Robinson had a career .294 batting average, which may not sound all that impressive; however, Robinson played for a total of 21 years in the majors, and the average does not reflect the 2,943 career hits he was able to put out.
Robinson’s career was a great one, as he was named Rookie of the Year for the MLB while at Cincinnati Reds in 1956, as well as winning Most Valuable Player (MVP) in his sixth year at the club in 1961. In 1966, Robinson moved clubs and joined the Baltimore Orioles, where he won his second MVP award, making him the first and only player to this date to win the MVP in the National League and American League. In the same year, Robinson won the Triple Crown of Baseball when he hit 49 home runs, drove in 122 runs, had a batting average of .316 on his way to win the MVP, and lead the Orioles to their first ever World Series win, where he was named World Series MVP as well.
Robinson’s career didn’t end as a player; in 1975, he was named player-manager for The Cleveland Indians making him the first African American manager, 28 years after Jackie Robinson took to the field as a Dodger and broke the color barriers of baseball. Though he never managed a pennant-winning team, Frank Robinson was still able to win the American League Manager of the Year Award in 1989 while managing the Baltimore Orioles. They ended up being two games back of the Toronto Blue Jays, who won the pennant at the end of the 89 season. What might impress many was the turn around of the Orioles, as the previous year they went from 54 – 107 to a respectable 81-75 record.

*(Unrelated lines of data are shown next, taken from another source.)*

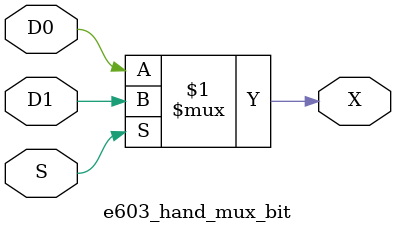
<source format=v>
module e603_hand_mux_bit (
  input  D0, // select source 0   
  input  D1, // select source 1 
  input  S,  // select, 0 select D0, 1 select D1
  output X   // select output
);

 // below code should be replaced by lib cell for synthesis

`ifdef TECH_NUCLEI_DUMMY_STD_10T
    
   LVT_MUX2_X2 u_std_mux2 (.Z(X), .A(D0), .B(D1), .S(S));
`else
   assign X = S ?  D1 : D0;
`endif 

endmodule

</source>
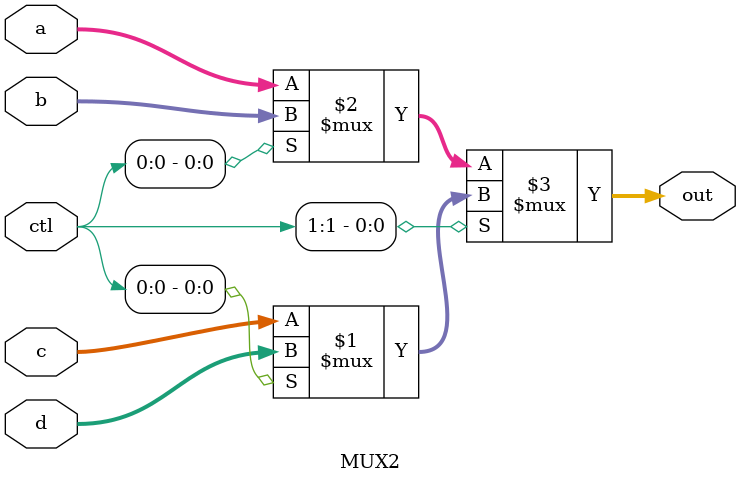
<source format=v>
module MUX2 (a, b, c, d, ctl, out);

    input [31:0] a;
    input [31:0] b;
    input [31:0] c;
    input [31:0] d;
    input [1:0] ctl;
    output [31:0] out;

    assign out = ctl[1] ? (ctl[0] ? d : c) : (ctl[0] ? b : a);

endmodule
</source>
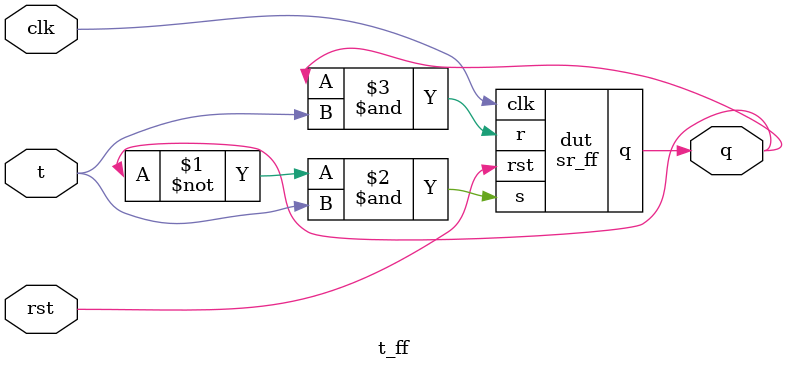
<source format=v>
module sr_ff(output reg q,input wire s,r,rst,clk);
always @(posedge clk or posedge rst) begin
    if (rst)begin
        q=0;
    end
    else begin
    case({s,r})
    2'b00: q<=q;
    2'b01: q<=0;
    2'b10: q<=1;
    2'b11: q<=1'bx;
    endcase
    end
end
endmodule
module t_ff(input t,clk,rst, output q);
  sr_ff dut (.clk(clk), .rst(rst), .s(~q&t), .r(q&t), .q(q));
endmodule

</source>
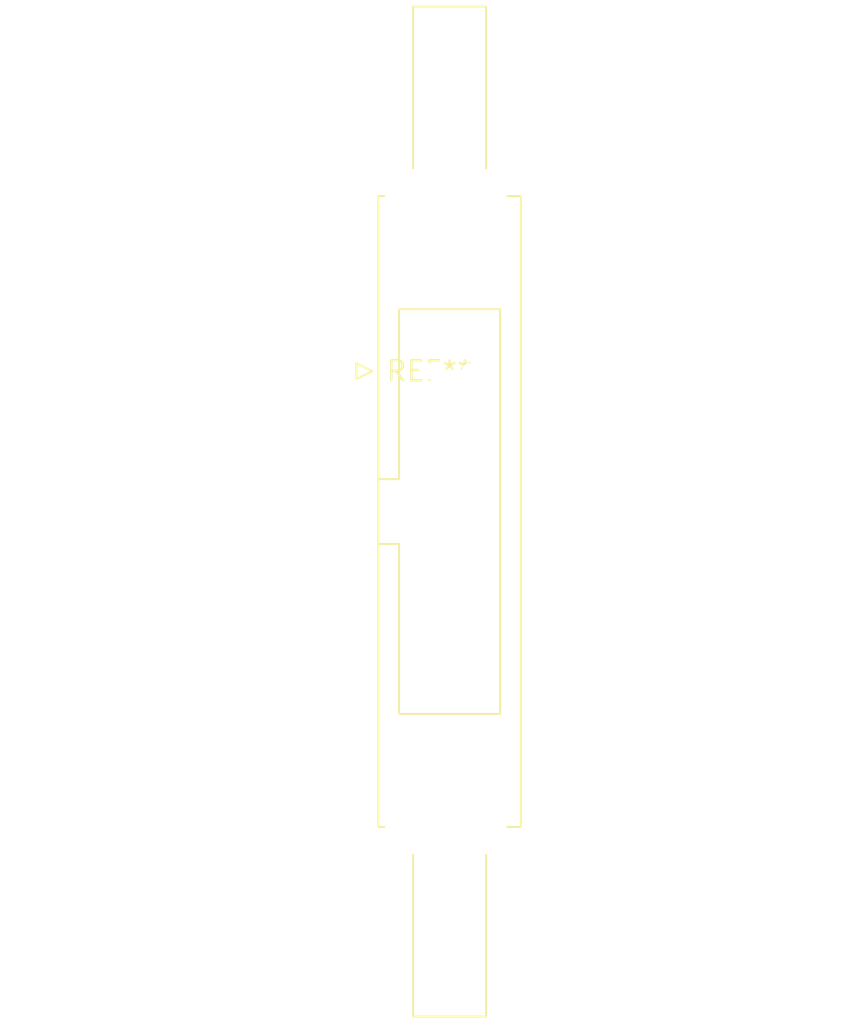
<source format=kicad_pcb>
(kicad_pcb (version 20240108) (generator pcbnew)

  (general
    (thickness 1.6)
  )

  (paper "A4")
  (layers
    (0 "F.Cu" signal)
    (31 "B.Cu" signal)
    (32 "B.Adhes" user "B.Adhesive")
    (33 "F.Adhes" user "F.Adhesive")
    (34 "B.Paste" user)
    (35 "F.Paste" user)
    (36 "B.SilkS" user "B.Silkscreen")
    (37 "F.SilkS" user "F.Silkscreen")
    (38 "B.Mask" user)
    (39 "F.Mask" user)
    (40 "Dwgs.User" user "User.Drawings")
    (41 "Cmts.User" user "User.Comments")
    (42 "Eco1.User" user "User.Eco1")
    (43 "Eco2.User" user "User.Eco2")
    (44 "Edge.Cuts" user)
    (45 "Margin" user)
    (46 "B.CrtYd" user "B.Courtyard")
    (47 "F.CrtYd" user "F.Courtyard")
    (48 "B.Fab" user)
    (49 "F.Fab" user)
    (50 "User.1" user)
    (51 "User.2" user)
    (52 "User.3" user)
    (53 "User.4" user)
    (54 "User.5" user)
    (55 "User.6" user)
    (56 "User.7" user)
    (57 "User.8" user)
    (58 "User.9" user)
  )

  (setup
    (pad_to_mask_clearance 0)
    (pcbplotparams
      (layerselection 0x00010fc_ffffffff)
      (plot_on_all_layers_selection 0x0000000_00000000)
      (disableapertmacros false)
      (usegerberextensions false)
      (usegerberattributes false)
      (usegerberadvancedattributes false)
      (creategerberjobfile false)
      (dashed_line_dash_ratio 12.000000)
      (dashed_line_gap_ratio 3.000000)
      (svgprecision 4)
      (plotframeref false)
      (viasonmask false)
      (mode 1)
      (useauxorigin false)
      (hpglpennumber 1)
      (hpglpenspeed 20)
      (hpglpendiameter 15.000000)
      (dxfpolygonmode false)
      (dxfimperialunits false)
      (dxfusepcbnewfont false)
      (psnegative false)
      (psa4output false)
      (plotreference false)
      (plotvalue false)
      (plotinvisibletext false)
      (sketchpadsonfab false)
      (subtractmaskfromsilk false)
      (outputformat 1)
      (mirror false)
      (drillshape 1)
      (scaleselection 1)
      (outputdirectory "")
    )
  )

  (net 0 "")

  (footprint "IDC-Header_2x08-1MP_P2.54mm_Latch12.0mm_Vertical" (layer "F.Cu") (at 0 0))

)

</source>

Robinson’s career never really went down as a great one as a manager, but as a player, he was incredible. In his first year of eligibility, he was entered into the Hall of Fame in 1982 with an outstanding 89.2 percent of votes. People knew him for his leadership, toughness, and competitive fire that he carried as a player and a manager. What might have been his trademark during his years in the majors would have been his sheer courage to crowd up on the plate and dare pitchers to throw anywhere close to him on the inside, as he was hit with the ball 198 times in his career.
Robinson will probably never get the same recognition as Jackie Robinson, who changed the game as we know it, but he paved the way for many minority managers after him, who in turn changed the game for many, like Los Angeles Dodgers’ own manager, Dave Roberts. The commissioner of baseball, Rob Manfred, had this to say about Robinson: “Frank Robinson’s resume in our game is without parallel, a trailblazer in every sense, whose impact spanned generations, he was one of the greatest players in the history of our game, but that was just the beginning of a multifaceted baseball career.”
Overall, Robinson will forever go down in MLB history, regardless if another player wins MVP in both the American League and National League. He will forever be known for being a pioneer for African Americans and other minorities because of his managing and coaching abilities for Major League teams.